Platform: SageMaker ✅

matt.mcclean · October 25, 2018, 9:55pm

I created a GitHub project with CloudFormation scripts to setup the SageMaker notebook instance. All you need to do is select the AWS region closest to you and click the Launch Stack button. Click through the options of the CloudFormation page then wait till the stack is created.

Works for both the new version of fast.ai (v1.0) as well as the older version (v0.7) by passing the version number as an input parameter to the CloudFormation stack and downloads the notebooks for the course too.

Launch by following the instructions from the README page found here.

jeremy · October 25, 2018, 11:57pm

Very cool @matt.mcclean! So nice to see the AWS gurus here in our little forum too.

Did you include the extra change from @avishalom (post immediately above yours) that ensures everything is set up correctly when launching an existing instance?

astronomy88 · October 26, 2018, 4:00pm

I can confirm that the Sagemaker tutorial doesn’t show how to properly request for increase in limits. The other tutorial is for EC2 instances, and AWS separates this out. However, now I have a question - which Resource type should I choose ? See the following picture:

If I figure it out, I will let everyone know.

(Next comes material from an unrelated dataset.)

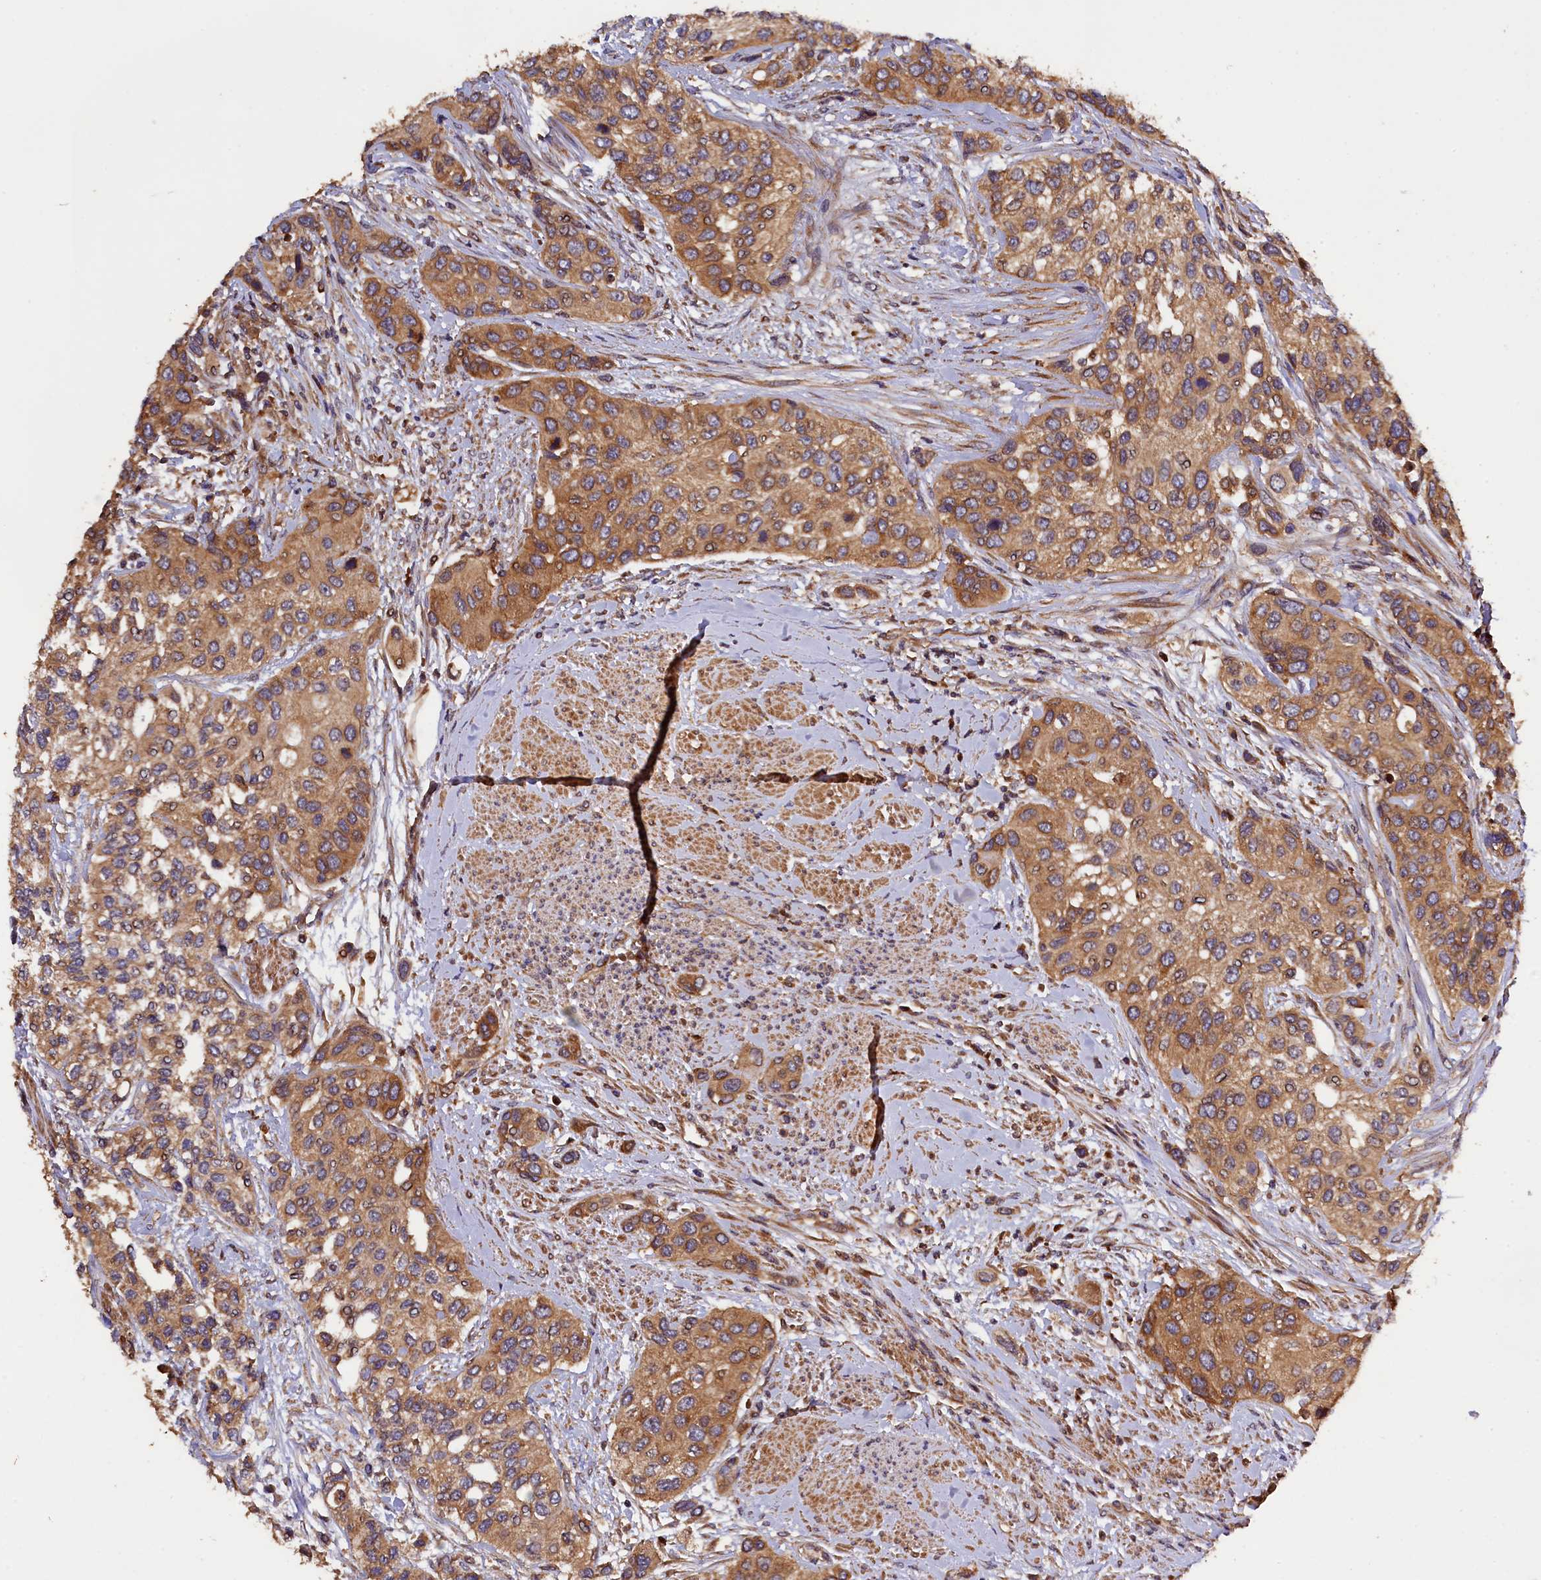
{"staining": {"intensity": "moderate", "quantity": ">75%", "location": "cytoplasmic/membranous"}, "tissue": "urothelial cancer", "cell_type": "Tumor cells", "image_type": "cancer", "snomed": [{"axis": "morphology", "description": "Normal tissue, NOS"}, {"axis": "morphology", "description": "Urothelial carcinoma, High grade"}, {"axis": "topography", "description": "Vascular tissue"}, {"axis": "topography", "description": "Urinary bladder"}], "caption": "Urothelial cancer stained for a protein (brown) exhibits moderate cytoplasmic/membranous positive staining in about >75% of tumor cells.", "gene": "KLC2", "patient": {"sex": "female", "age": 56}}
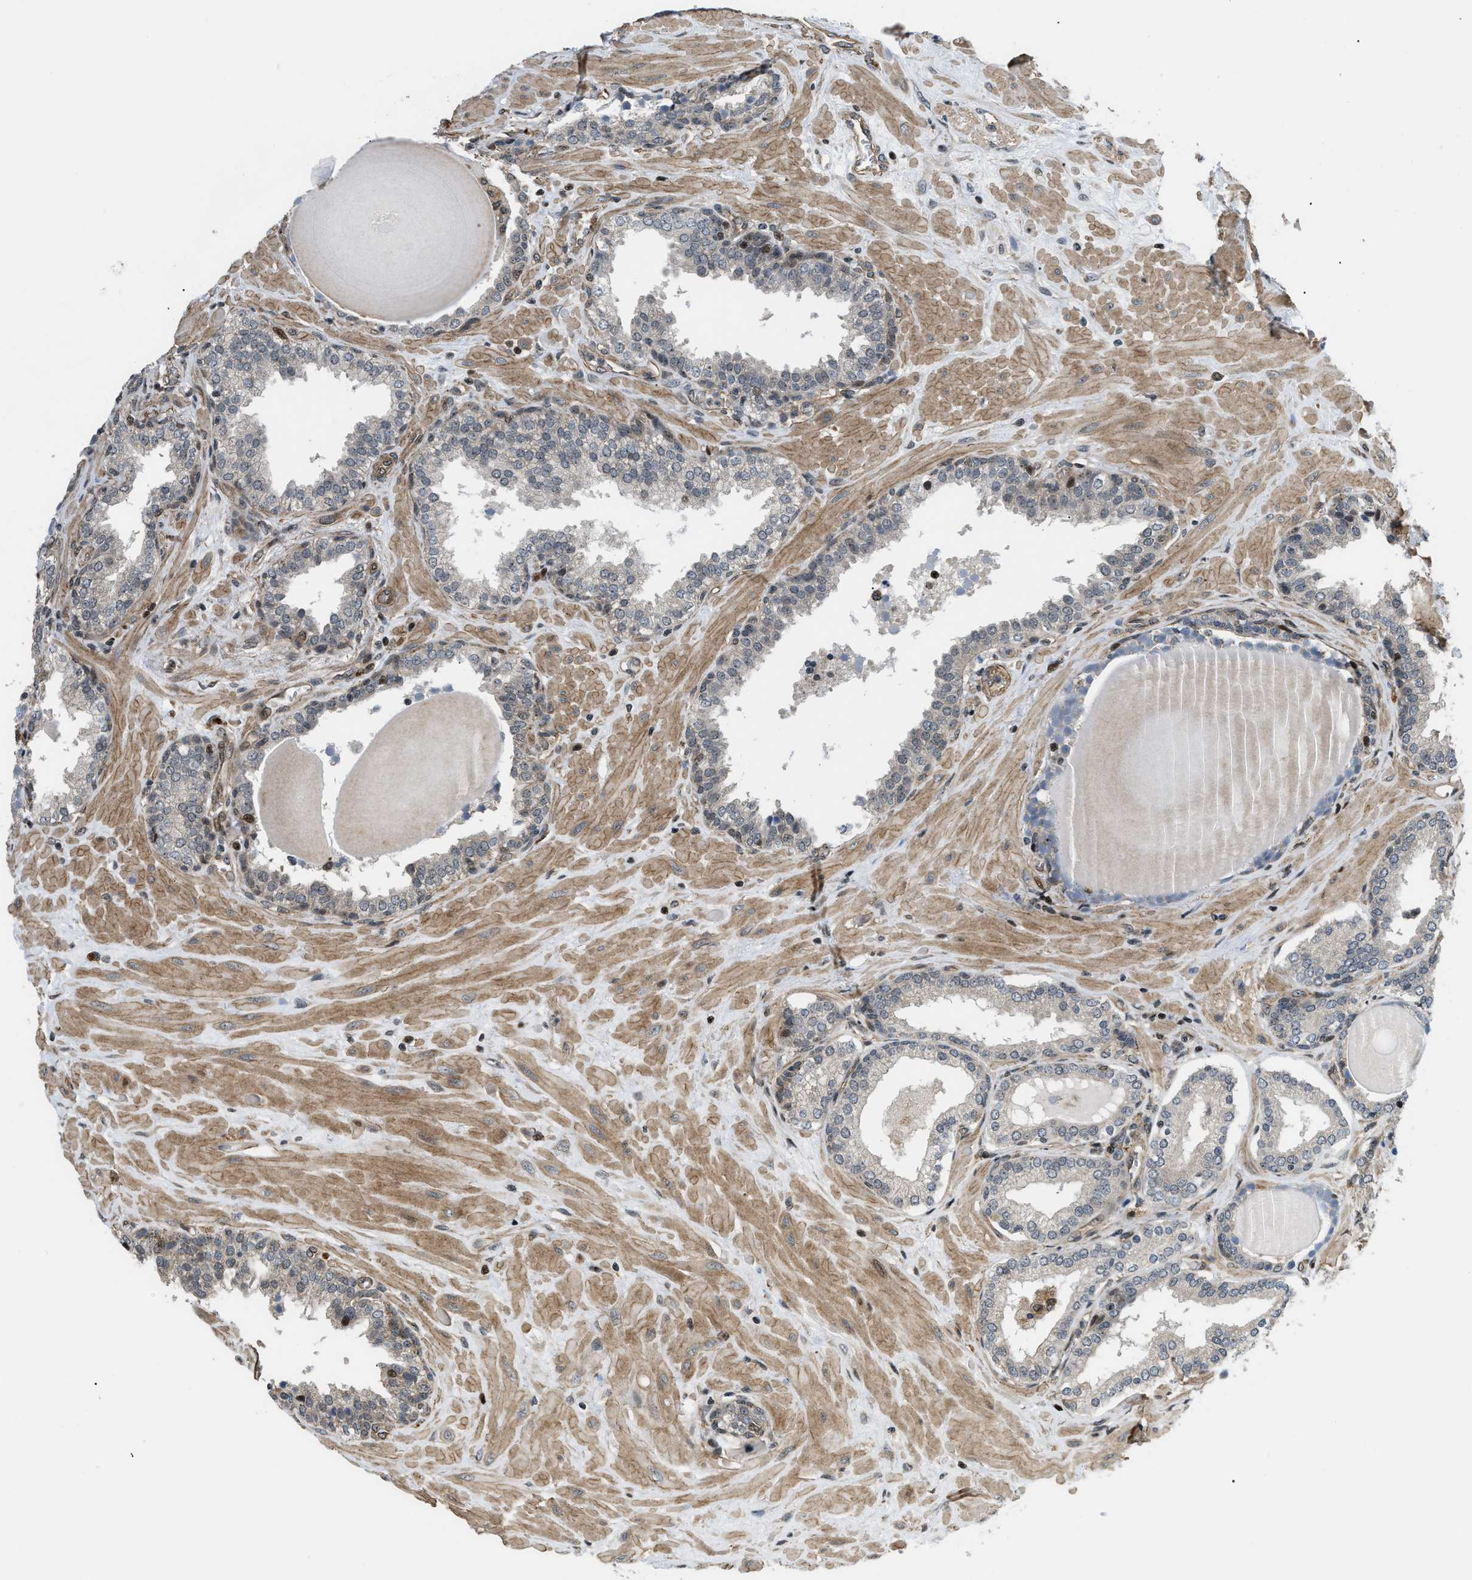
{"staining": {"intensity": "moderate", "quantity": "<25%", "location": "nuclear"}, "tissue": "prostate", "cell_type": "Glandular cells", "image_type": "normal", "snomed": [{"axis": "morphology", "description": "Normal tissue, NOS"}, {"axis": "topography", "description": "Prostate"}], "caption": "Unremarkable prostate displays moderate nuclear positivity in approximately <25% of glandular cells, visualized by immunohistochemistry. (IHC, brightfield microscopy, high magnification).", "gene": "LTA4H", "patient": {"sex": "male", "age": 51}}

astronomy88 · October 26, 2018, 4:03pm

Yes, I think we should. Otherwise it will not work if you follow that tutorial directly.

astronomy88 · October 26, 2018, 4:06pm

Did you figure it out ?

matt.mcclean · October 26, 2018, 4:06pm

Yes, SageMaker Notebooks is the correct resource type

astronomy88 · October 26, 2018, 4:07pm

Thanks Matt! Really appreciate it. If this goes well, we’ll be using a lot of Sagemaker at my company

astronomy88 · October 26, 2018, 4:09pm

By the way, once I get everything running, I will be happy to try to do a PR.

astronomy88 · October 26, 2018, 4:16pm

Should we use the tutorial or CloudFormation for Sagemaker?

matt.mcclean · October 26, 2018, 4:27pm

Hi @jeremy. Yes, it installs the fastai ipython kernel each time the notebook is started to ensure everthing works even after stopping and starting a notebook. It also installs the fastai libraries only when the notebook is first created as it saves the libs to the separate EBS volume mapped to the /home/ec2-user/SageMaker folder (i.e. conda env is ~/SageMaker/envs/fastai). The EBS volume is persisted and reattached to the notebook when stopping and starting so no need to reinstall the libraries in the OnStart script.

Installing the fastai libs and dependencies takes around 3.5 GB leaving around 1.5 GB spare on the EBS volume. There is also around 25 GB free on the root volume. Hopefully there should be sufficient space to run the lessons as the models and data are saved to the~/.fastai and ~/.torch directories which are mapped to the root volume. This does mean however that students will have to download the data and models again after restarting the notebook instance

Hope this helps

jeremy · October 26, 2018, 4:58pm

@matt.mcclean that’s way better than what we’ve currently got in our setup tutorial. If you happen to have the time and interest, we’d love a docs PR for our setup and update instructions:

http://course-v3.fast.ai/start_sagemaker.html

http://course-v3.fast.ai/update_sagemaker.html

astronomy88 · October 26, 2018, 5:16pm

Do we still need to request limit increase with this method?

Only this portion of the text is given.